Lead author Danio Buonsenso, MD, told Medscape Medical News that he had not expected to find so many patients experiencing long-COVID in the first cohort he examined. Buonsenso is a pediatric infectious disease physician at the same institution in Rome that first reported on adult long-COVID. During the summer, after reading his colleagues’ work, he became curious whether children are affected the same way. “Then I saw my first case in September,” he said. He’s now working with a network of pediatricians in Italy to collect more data.

But pediatric infectious disease specialist Danielle Zerr, MD, MPH, is hesitant about interpreting the newly reported data, inasmuch as the study lacked a control group. “I would be very cautious about making conclusions with these data,” Zerr, a physician at Seattle Children’s Hospital, Seattle, Washington, told Medscape Medical News. “Nasal congestion any time of any year is common in kids.” In addition, fatigue is difficult to assess during a year when children weren’t going outside. “A control population is really important when you’re talking about nonspecific signs and symptoms,” she said. Otherwise, it’s hard to know what is normal, especially in an unusual time such as during the current pandemic.

As a way to establish some sort of baseline, the authors asked parents to recall their child’s health status before becoming infected with SARS-CoV-2. But asking parents and patients to compare their symptoms or energy levels at the time of the survey to pre-COVID levels (which may have been 4 or more months prior) may result in recall bias, said Lara Danziger-Isakov, MD, pediatric infectious disease specialist at Cincinnati Children’s Hospital, Cincinnati, Ohio.

On top of that, she said, “this is a small population.” It’s a substantive population, but considering that several million children have been affected, “we really need to understand what the true penetration of symptoms is,” Danziger-Isakov said, and that requires studying more than 129 patients.

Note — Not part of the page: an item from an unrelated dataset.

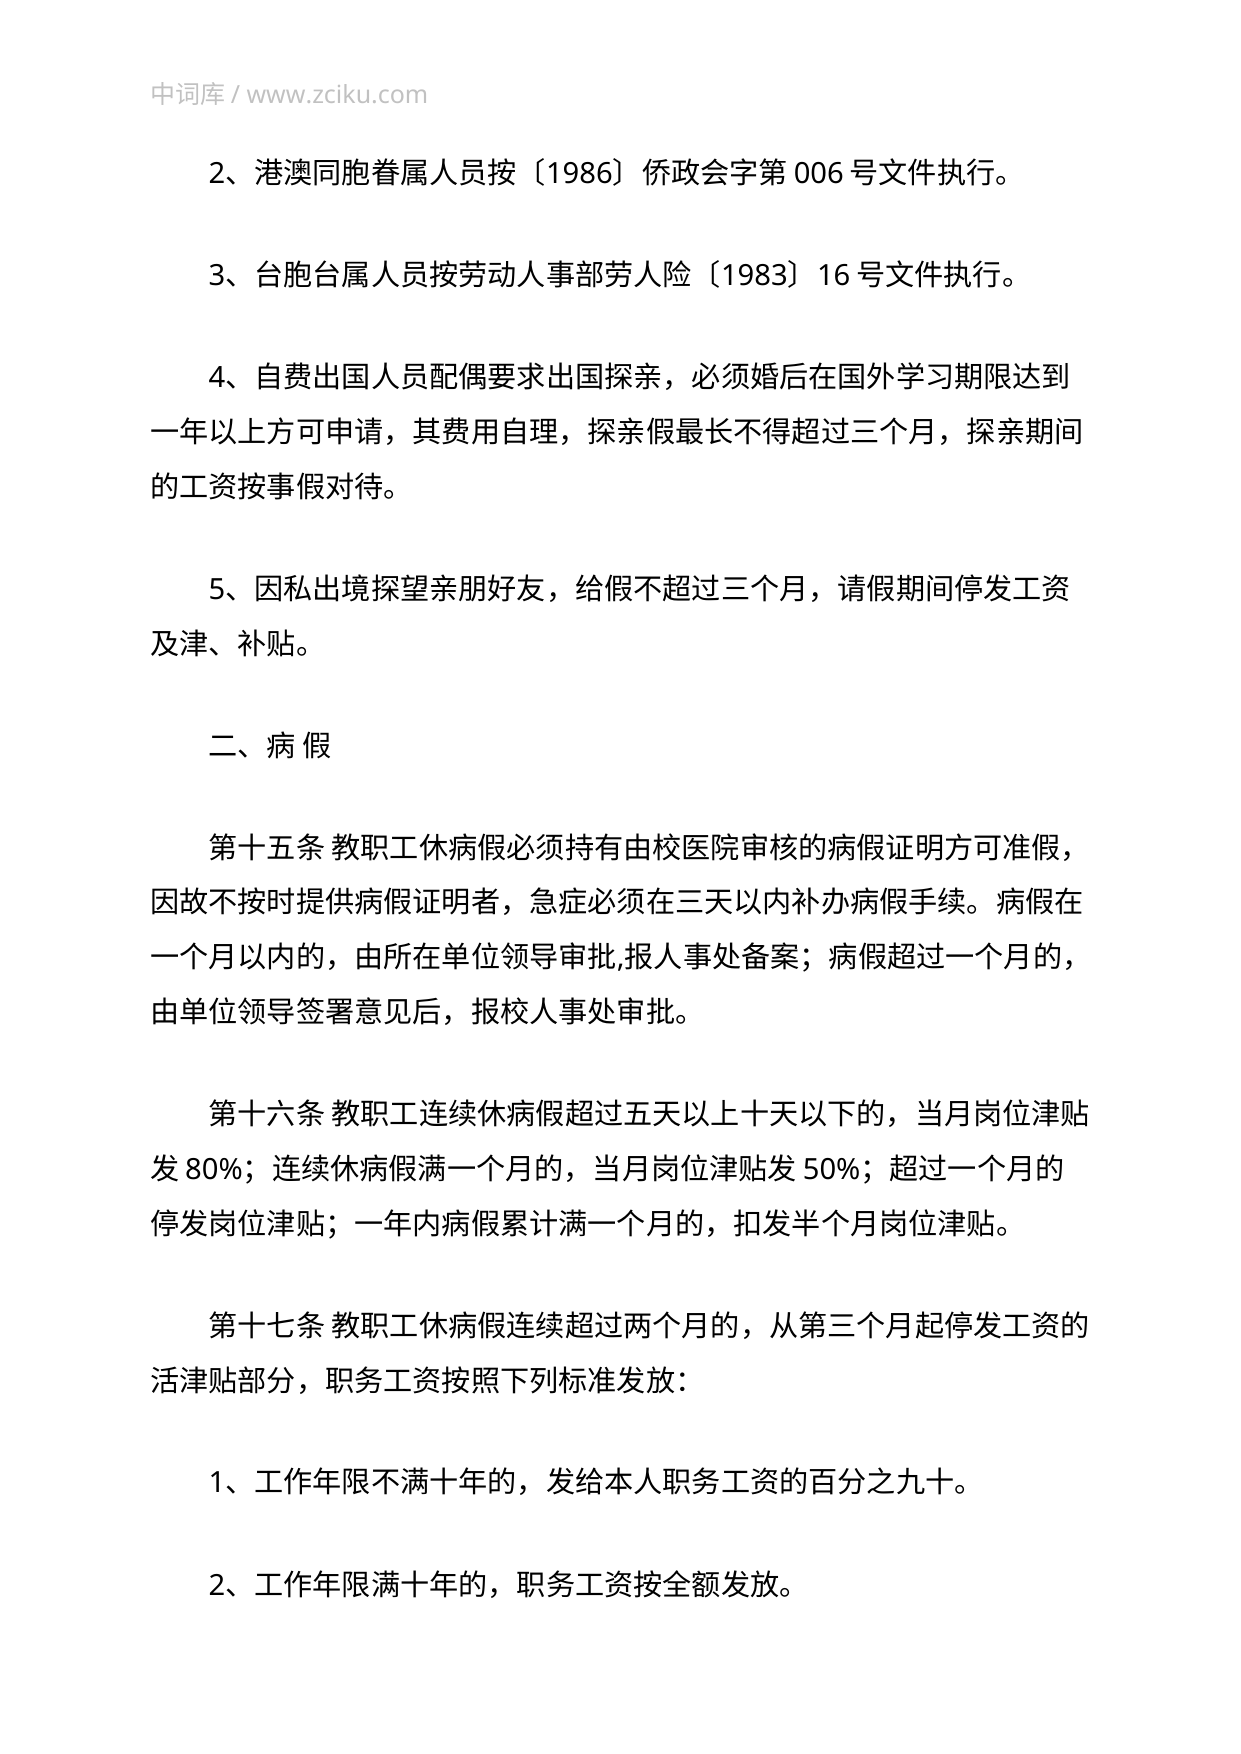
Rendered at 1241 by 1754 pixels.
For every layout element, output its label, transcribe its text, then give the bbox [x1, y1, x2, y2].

In addition, she notes that it’s not clear how the patients in the study were selected. The preprint doesn’t provide those details, and it’s possible that the study design could have selected for patients with extended symptoms. If this is the case, the true prevalence of long-COVID could be much lower than the 50% reported in the study.

“No one is an expert in long-COVID at this point. It’s an emerging clinical syndrome,” Danziger-Isakov said. In addition, this new study lacks some key details that will hopefully be addressed in the peer-review process. But it’s still important work, she said. “It’s waving a flag to say we need to pay attention to this and do more investigation,” Danziger-Isakov said.

And researchers are doing that. Buonsenso and his team are collecting data on a much larger cohort of patients and are following them over time to take more objective measurements. At least one clinical trial by the National Institutes of Health is investigating long-term effects of COVID in adults, and another is studying severe COVID complications in children.

“I look forward to those results,” Zerr said. In the meantime, however, physicians shouldn’t conclude that 50% of pediatric COVID patients will have long-COVID, she says. The current data are important and make it clear that long-COVID is occurring in children. And that’s a start to identifying the syndrome and developing management strategies.